前モデルの時にも、個人的にはこれが一番のウリだったんですが、一つ不満があって、例えばフィードバック防止の為に使おうとすると1バンド減ってしまうので、音質補正用には残り2バンドしか使えなくなるんですよね。ところが、今回のDeluxe版ではハイパス&ローパス・フィルターとシェルビングEQまで追加で搭載されて音作りの面も補完されているので、コンプと同様、これまでの"補正"だけでなく、"音作り"の方にも積極的にアプローチしているのが分かります。そのほか、クリーンブースト機能も含め、意地でも(笑)前の機能を全部残した上で新たな機能を追加搭載するという、実にクレイジーなアップデートとなっています。
二種類出ているので、どちらにするか悩ましいところですよね。実際に店頭で相談されることもあります。MKIIは前モデルの機能を全て引き継いでいますので、性能と音質はそのままにコンパクト化された新バージョンとして捉えていただければ良いと思います。基本的にはこちらでも全く十分なのですが、更に機能が使えるなら多い方が安心・・という方が実際多く、当店ではMKII Deluxeの方がダントツで売れていますね。こちらも、設定機能でデフォルトのオン・オフ・ステータスの変更と、エフェクトとブーストのオン・オフを個別に行えるように出来るなど、細かな配慮が嬉しいですね。

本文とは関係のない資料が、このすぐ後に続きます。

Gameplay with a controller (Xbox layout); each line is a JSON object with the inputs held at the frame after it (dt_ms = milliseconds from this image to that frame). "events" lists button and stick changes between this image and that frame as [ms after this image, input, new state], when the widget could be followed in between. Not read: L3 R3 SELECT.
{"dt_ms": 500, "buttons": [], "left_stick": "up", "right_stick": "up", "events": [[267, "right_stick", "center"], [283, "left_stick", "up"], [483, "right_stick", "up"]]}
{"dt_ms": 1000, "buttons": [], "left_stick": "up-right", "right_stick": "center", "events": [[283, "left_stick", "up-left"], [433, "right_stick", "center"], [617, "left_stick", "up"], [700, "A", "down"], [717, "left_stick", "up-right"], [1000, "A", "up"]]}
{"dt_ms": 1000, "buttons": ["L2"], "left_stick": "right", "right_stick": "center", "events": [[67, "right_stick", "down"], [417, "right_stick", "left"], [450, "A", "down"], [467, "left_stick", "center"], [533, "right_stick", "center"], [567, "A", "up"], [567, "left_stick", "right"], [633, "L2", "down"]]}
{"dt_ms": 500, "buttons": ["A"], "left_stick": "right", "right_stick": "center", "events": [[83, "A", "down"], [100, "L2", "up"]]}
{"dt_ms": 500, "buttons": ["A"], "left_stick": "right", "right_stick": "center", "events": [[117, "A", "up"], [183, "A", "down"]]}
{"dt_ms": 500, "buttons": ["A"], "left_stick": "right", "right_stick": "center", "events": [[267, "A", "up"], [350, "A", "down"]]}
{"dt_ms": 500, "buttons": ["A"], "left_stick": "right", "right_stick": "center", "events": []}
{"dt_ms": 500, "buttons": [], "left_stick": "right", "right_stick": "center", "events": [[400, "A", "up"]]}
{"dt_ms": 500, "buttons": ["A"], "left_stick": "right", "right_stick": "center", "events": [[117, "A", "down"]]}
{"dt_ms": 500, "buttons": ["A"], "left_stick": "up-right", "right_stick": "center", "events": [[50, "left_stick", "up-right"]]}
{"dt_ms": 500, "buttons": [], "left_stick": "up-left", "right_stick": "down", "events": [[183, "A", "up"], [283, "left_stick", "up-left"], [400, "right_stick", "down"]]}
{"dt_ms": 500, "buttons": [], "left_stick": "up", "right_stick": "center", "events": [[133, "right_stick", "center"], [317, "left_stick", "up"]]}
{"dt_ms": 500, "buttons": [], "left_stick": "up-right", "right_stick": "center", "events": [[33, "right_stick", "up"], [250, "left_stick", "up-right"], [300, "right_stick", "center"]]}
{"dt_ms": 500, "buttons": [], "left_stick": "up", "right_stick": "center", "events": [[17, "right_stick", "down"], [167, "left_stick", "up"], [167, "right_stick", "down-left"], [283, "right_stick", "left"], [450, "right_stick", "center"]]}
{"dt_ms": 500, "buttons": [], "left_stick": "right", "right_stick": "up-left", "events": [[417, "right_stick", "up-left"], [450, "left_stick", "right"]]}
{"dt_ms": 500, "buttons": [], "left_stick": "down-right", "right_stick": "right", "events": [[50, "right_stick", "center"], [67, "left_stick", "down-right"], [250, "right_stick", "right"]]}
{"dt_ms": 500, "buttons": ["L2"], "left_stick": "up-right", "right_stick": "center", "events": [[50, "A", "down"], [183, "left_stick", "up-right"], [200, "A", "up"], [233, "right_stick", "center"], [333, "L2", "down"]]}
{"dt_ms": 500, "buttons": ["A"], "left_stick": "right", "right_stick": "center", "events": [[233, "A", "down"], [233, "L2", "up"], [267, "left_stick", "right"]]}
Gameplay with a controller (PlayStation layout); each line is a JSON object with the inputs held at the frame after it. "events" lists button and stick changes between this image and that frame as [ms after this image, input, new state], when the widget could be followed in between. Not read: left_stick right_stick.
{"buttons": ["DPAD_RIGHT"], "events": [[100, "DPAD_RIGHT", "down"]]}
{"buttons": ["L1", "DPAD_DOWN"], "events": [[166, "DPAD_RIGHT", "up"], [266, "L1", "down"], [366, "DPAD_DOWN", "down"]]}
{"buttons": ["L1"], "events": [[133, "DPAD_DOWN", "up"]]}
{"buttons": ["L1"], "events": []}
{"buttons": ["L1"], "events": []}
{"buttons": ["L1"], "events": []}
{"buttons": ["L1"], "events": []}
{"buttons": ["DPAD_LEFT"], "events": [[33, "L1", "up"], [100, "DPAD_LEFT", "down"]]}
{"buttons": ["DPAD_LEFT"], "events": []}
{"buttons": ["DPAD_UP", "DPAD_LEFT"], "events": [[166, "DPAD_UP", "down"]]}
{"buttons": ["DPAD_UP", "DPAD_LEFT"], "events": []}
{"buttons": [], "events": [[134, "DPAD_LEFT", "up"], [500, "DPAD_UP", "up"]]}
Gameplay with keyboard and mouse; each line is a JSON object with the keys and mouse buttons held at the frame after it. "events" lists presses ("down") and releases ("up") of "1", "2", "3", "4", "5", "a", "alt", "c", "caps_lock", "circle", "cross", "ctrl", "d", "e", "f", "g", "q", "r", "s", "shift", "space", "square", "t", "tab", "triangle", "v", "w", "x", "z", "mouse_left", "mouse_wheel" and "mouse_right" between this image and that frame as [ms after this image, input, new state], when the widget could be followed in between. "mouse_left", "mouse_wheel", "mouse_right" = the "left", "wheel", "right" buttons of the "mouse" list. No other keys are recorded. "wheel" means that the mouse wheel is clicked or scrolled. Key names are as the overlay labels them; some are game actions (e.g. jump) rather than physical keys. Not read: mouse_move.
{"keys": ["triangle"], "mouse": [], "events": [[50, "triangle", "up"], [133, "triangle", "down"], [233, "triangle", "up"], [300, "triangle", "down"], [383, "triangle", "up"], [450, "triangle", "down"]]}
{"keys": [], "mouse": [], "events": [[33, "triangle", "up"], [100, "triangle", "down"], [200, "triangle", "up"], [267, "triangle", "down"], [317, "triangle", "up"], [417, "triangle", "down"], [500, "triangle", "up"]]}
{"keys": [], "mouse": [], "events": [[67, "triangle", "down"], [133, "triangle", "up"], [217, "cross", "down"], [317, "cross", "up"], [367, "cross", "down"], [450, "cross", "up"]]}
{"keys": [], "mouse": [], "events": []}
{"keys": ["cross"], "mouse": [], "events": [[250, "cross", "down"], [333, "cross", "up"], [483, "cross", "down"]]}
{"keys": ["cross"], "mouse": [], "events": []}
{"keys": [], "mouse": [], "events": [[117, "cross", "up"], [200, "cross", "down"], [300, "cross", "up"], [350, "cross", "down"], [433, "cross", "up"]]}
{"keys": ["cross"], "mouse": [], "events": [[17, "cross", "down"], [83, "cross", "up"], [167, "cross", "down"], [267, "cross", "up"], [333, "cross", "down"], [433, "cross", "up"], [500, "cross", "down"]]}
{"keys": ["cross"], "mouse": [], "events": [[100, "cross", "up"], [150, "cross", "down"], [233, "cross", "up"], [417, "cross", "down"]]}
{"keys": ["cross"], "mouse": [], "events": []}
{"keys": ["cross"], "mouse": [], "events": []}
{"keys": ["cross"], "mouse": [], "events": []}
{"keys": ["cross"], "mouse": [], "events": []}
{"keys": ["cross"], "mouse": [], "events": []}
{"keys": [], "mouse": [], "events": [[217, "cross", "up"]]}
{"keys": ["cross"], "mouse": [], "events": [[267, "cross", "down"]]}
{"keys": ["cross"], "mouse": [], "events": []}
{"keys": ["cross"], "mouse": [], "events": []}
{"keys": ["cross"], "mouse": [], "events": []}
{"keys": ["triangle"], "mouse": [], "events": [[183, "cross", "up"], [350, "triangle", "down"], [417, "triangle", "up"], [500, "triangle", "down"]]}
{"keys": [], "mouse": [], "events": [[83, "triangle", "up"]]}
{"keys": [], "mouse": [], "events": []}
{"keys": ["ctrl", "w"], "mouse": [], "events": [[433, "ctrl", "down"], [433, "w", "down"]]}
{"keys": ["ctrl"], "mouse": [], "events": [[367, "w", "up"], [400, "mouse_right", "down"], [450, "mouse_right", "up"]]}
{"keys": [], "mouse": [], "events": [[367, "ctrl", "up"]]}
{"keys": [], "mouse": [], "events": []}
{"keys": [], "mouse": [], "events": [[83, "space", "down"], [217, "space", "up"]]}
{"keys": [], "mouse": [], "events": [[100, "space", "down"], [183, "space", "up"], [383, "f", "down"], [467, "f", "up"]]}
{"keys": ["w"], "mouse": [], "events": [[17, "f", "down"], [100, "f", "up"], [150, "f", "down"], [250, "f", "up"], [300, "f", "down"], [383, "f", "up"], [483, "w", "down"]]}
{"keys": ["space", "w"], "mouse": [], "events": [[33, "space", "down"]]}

Bass CompressorとParaEQ MKII Deluxe、どちらのアップデートもとても理にかなっていて、プレイヤーの意見も取り入れつつ、より進化させているのが分かりますね。以前は少し玄人寄りというか、仕事ツールです的な無機質な感じもあり、それも魅力の一つだったと思うんですが、今回のアップデートはEmpressが音楽的な楽しさにも踏み込んできたんだと思います。Bass CompressorならTONE+COLORスイッチでの音色エディットだったり、ParaEQはDeluxe版で追加されたフィルター類だったり。 もちろん前モデルでの補正機器としての高いスタンダードはクリアしつつ、+αも提供してくれてますね。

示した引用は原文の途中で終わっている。